The action of making a fist is clenching. More from NOAD:
verb clench: (with reference to the fingers or hand) close into a tight ball, especially when feeling extreme anger: [with object]: she clenched her fists, struggling for control | [no object]: John’s right hand clenched into a fist | (as adjective clenched): he struck the wall with his clenched fist.
There’s some unclarity (in my mind, and possibly in these definitions) with respect to the line between a fist and a clenched fist. But in any case, a (clenched) fist displays the hand joints as a set:
(#3) Inner view of a (clenched) fist, middle joint (PIP) on the left, top joint (DIP) tucked under
(#4) Outer view of a (clenched) fist, knuckle (MCP joint) on the top, middle (PIP) joint folded under
There are various sociocultural significances of the raised clenched fist, or clenched-fist salute; the symbolism is so culturally significant that clenched fist by itself is often understood to refer to a raised fist. Otherwise:
— the fist is clenched in anger, for hitting
— there’s a clenched fist syndrome, a rare psychiatric condition in which the patient keeps one or both hands tightly clenched
— it’s a common phlebotomist’s practice to ask a patient to make a fist before or during a blood draw, though the practice has been challenged
— fists serve as greetings in fist bumps
— and there’s the sexual practice of fisting
(See my 4/11/18 posting “On the fisting patrol” on the last of these, and some of the others.)
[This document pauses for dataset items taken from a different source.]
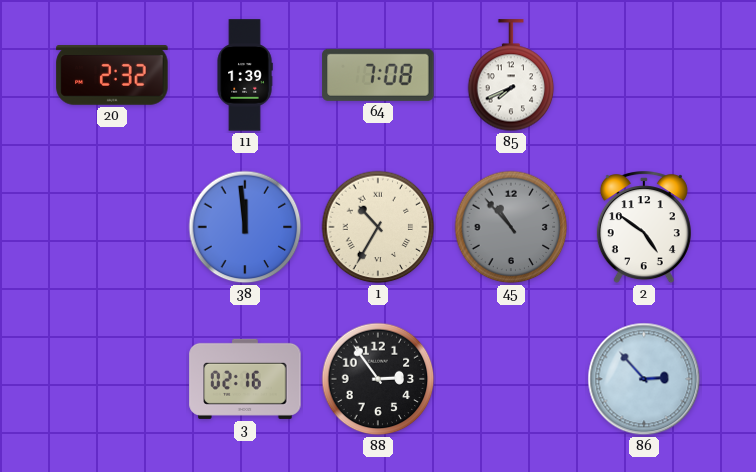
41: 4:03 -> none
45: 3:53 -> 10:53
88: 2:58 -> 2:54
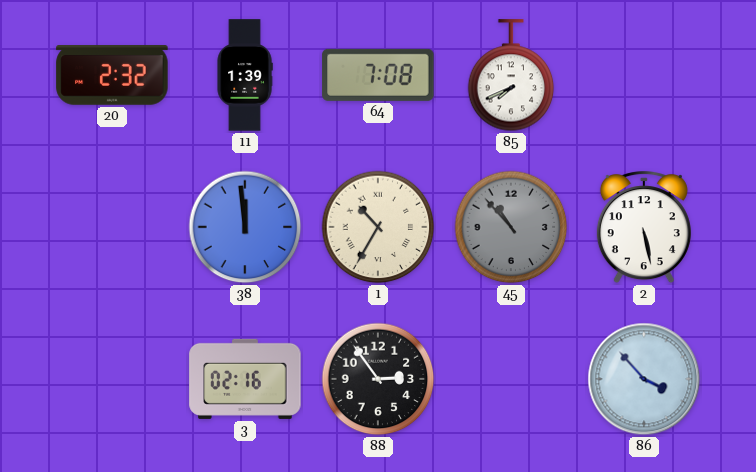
2: 4:51 -> 5:28
86: 2:53 -> 3:53
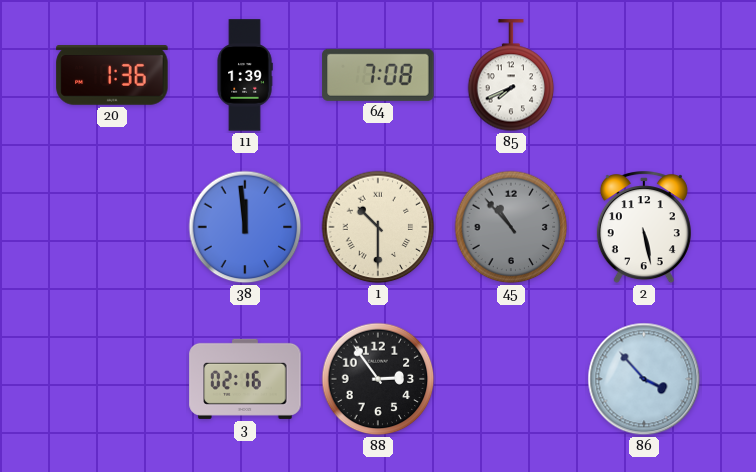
20: 2:32 -> 1:36
1: 10:35 -> 10:30
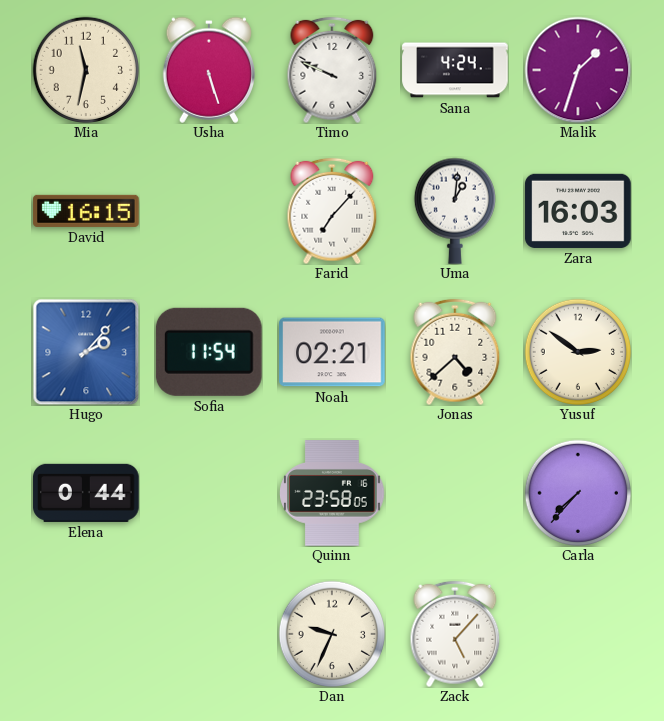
More hand parts: the thumb and its neighborhood. Last mentioned in connection with my ulnar nerve damage and its consequences for the parts of my right hand.
First note, on the base of the thumb. There’s the fleshy part, what most people think of when they hear the description the base / ball of the thumb. The anatomical term appears to be the thenar eminence (thenar /ϴínar/). The joint at the base of the thumb is the entertainingly named the carpometacarpal (CMC) joint.
And then there’s the area between the thumb and index finger, so totally eroded on my right hand. The anatomical term appears to be the thenar webspace.
I’m afraid that the thenar terminology is unlikely to catch on.
March 7, 2021 at 7:49 am |
I would argue that the space behind the knee is more nearly analogous to the inside of the elbow (which also has no common name that I can think of); the leg analogue of the armpit is the groin.
March 7, 2021 at 1:45 pm |
Joint report 3/7: the middle finger top joint is still red and swollen, fingers fingers are but not so painful. However, the *middle* joints on my ring and little fingers are now red and swollen, and terribly painful. Oi.